Figure 2: blood vessels at tumor periphery epxress FSHR
Figure 2: blood vessels at tumor periphery epxress FSHR

We have obtained evidence that this is the case for FSHR, a G-protein linked receptor that binds FSH, a key hormone in mammalian reproduction. FSHR was shown to be expressed selectively on the luminal surface of tumor blood vessels. A general characteristic of the blood vessels that express the endothelial FSHR is that they are located at the periphery of the tumors (Figure 2). We have also noticed that tumors generated in nude mice following subcutaneous injection of a human prostate cancer cell line reveal strong staining of FSHR in the tumor peripheral blood vessels. In this model we showed also that a nanoparticulate FSHR-ligand is internalized into the tumor endothelial cells.

 

This observation confirms the feasibility of anti-vascular therapy by agents that require binding and internalization, like FSHR ligand-toxin conjugates.
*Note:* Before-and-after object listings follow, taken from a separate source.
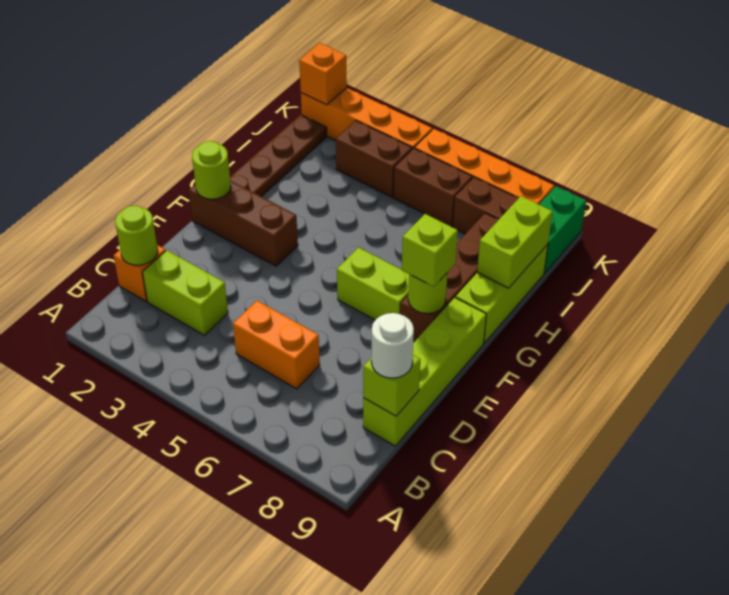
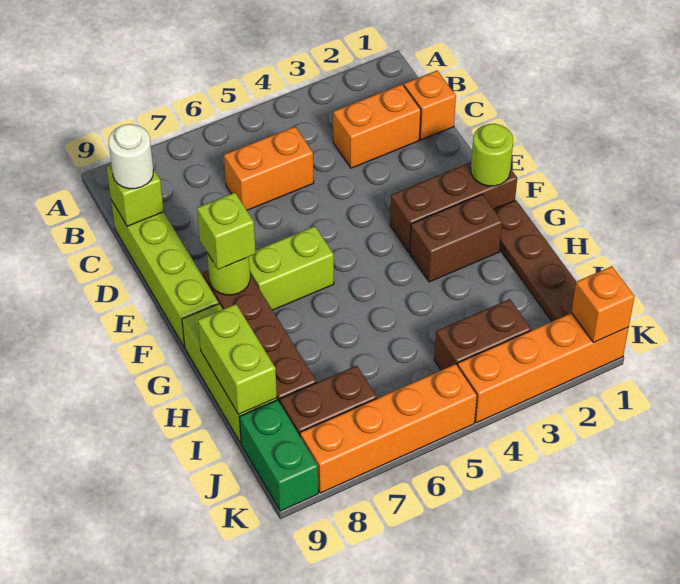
lime 1x1 round brick [115,206,158,265] -> none
lime 1x2 brick [142,250,228,335] -> orange 1x2 brick [333,84,421,168]
brown 1x2 brick [393,148,472,227] -> brown 1x2 brick moved to [410,194,503,282]

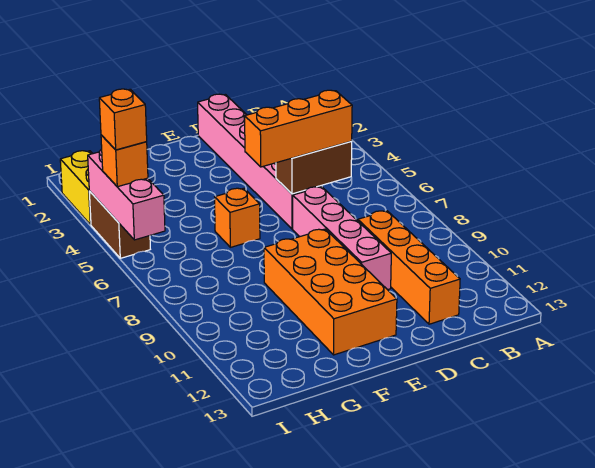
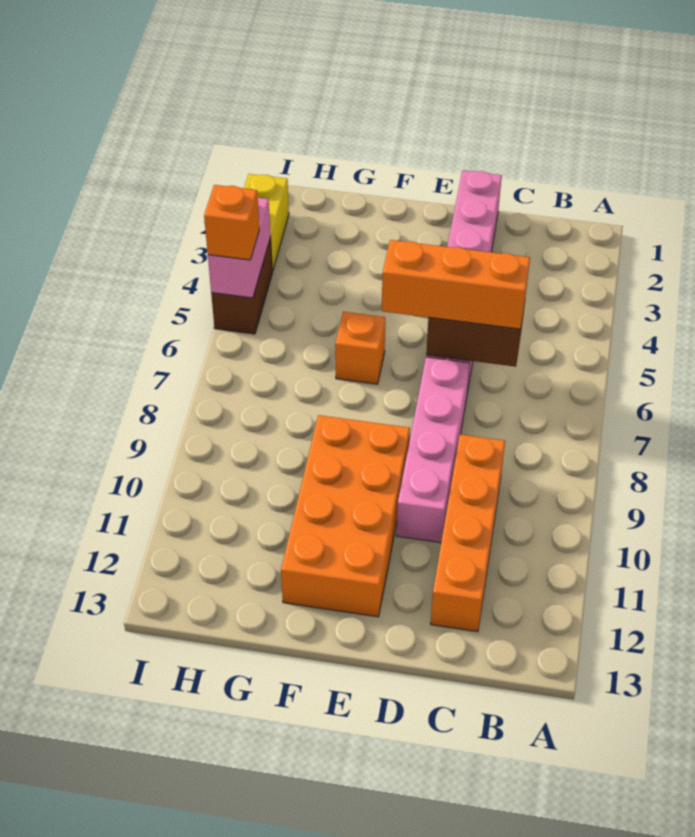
pink 1x3 brick [88,149,165,240] -> pink 1x2 brick [208,198,271,298]
orange 1x1 brick [99,89,147,150] -> none

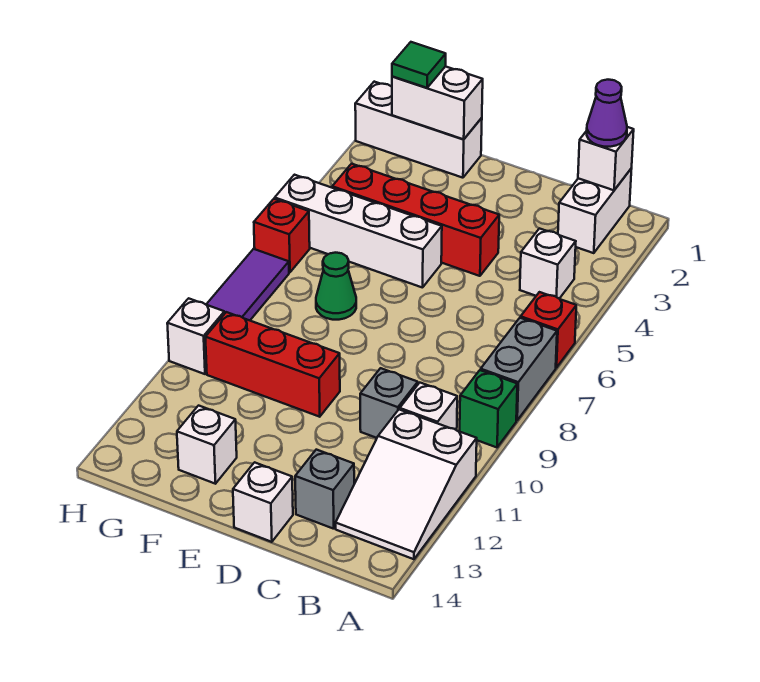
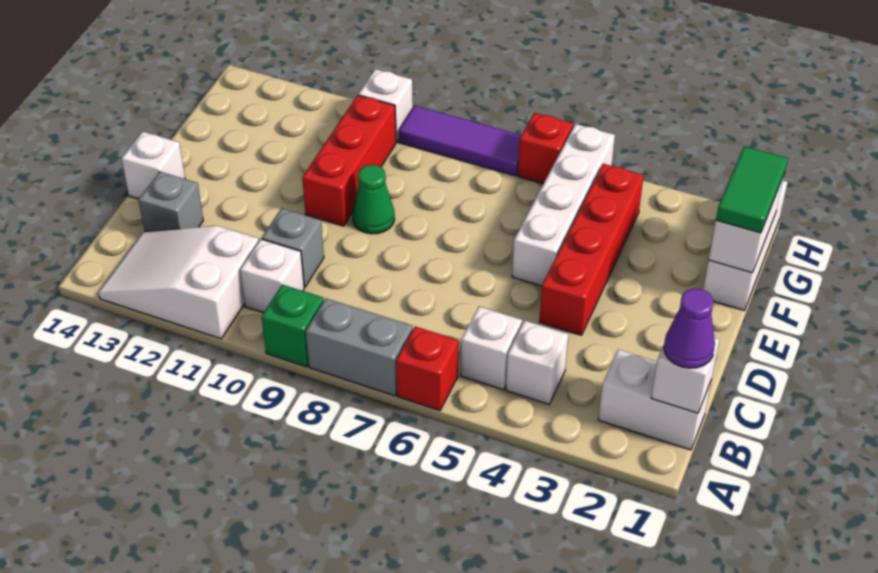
green 1x1 cone [316,253,356,320] -> green 1x1 cone moved to [352,165,395,234]
white 1x1 brick [177,406,237,484] -> white 1x1 brick moved to [461,307,522,390]
green 1x1 tile [392,42,446,88] -> green 1x2 tile [716,146,788,233]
We propose to synthesize anti-vascular therapeutic agents and to verify their efficacy in preclinical cancer models. The agents will contain a targeting component linked to a cell-toxic component. The targeting moiety consists in a highly specific anti-FSHR monoclonal antibody. The targeting component consists in a plant toxin and/or a cytotoxic drug. The components will be joined by covalent coupling or as a chimeric protein. The ability of the agents to bind to the target and to induce cell death will be tested in endothelial cell cultures that express FSHR. Subsequently the agents will be tested in nude mice that carry xenograft human breast tumors, ovarian cancer, and colon cancer.

We will also investigate the effects of the agents that can block the endothelial FSH/FSHR signaling on the tumor vessels, their efficacy of inhibiting tumor growth as well as the lack of adverse effects on normal tissues.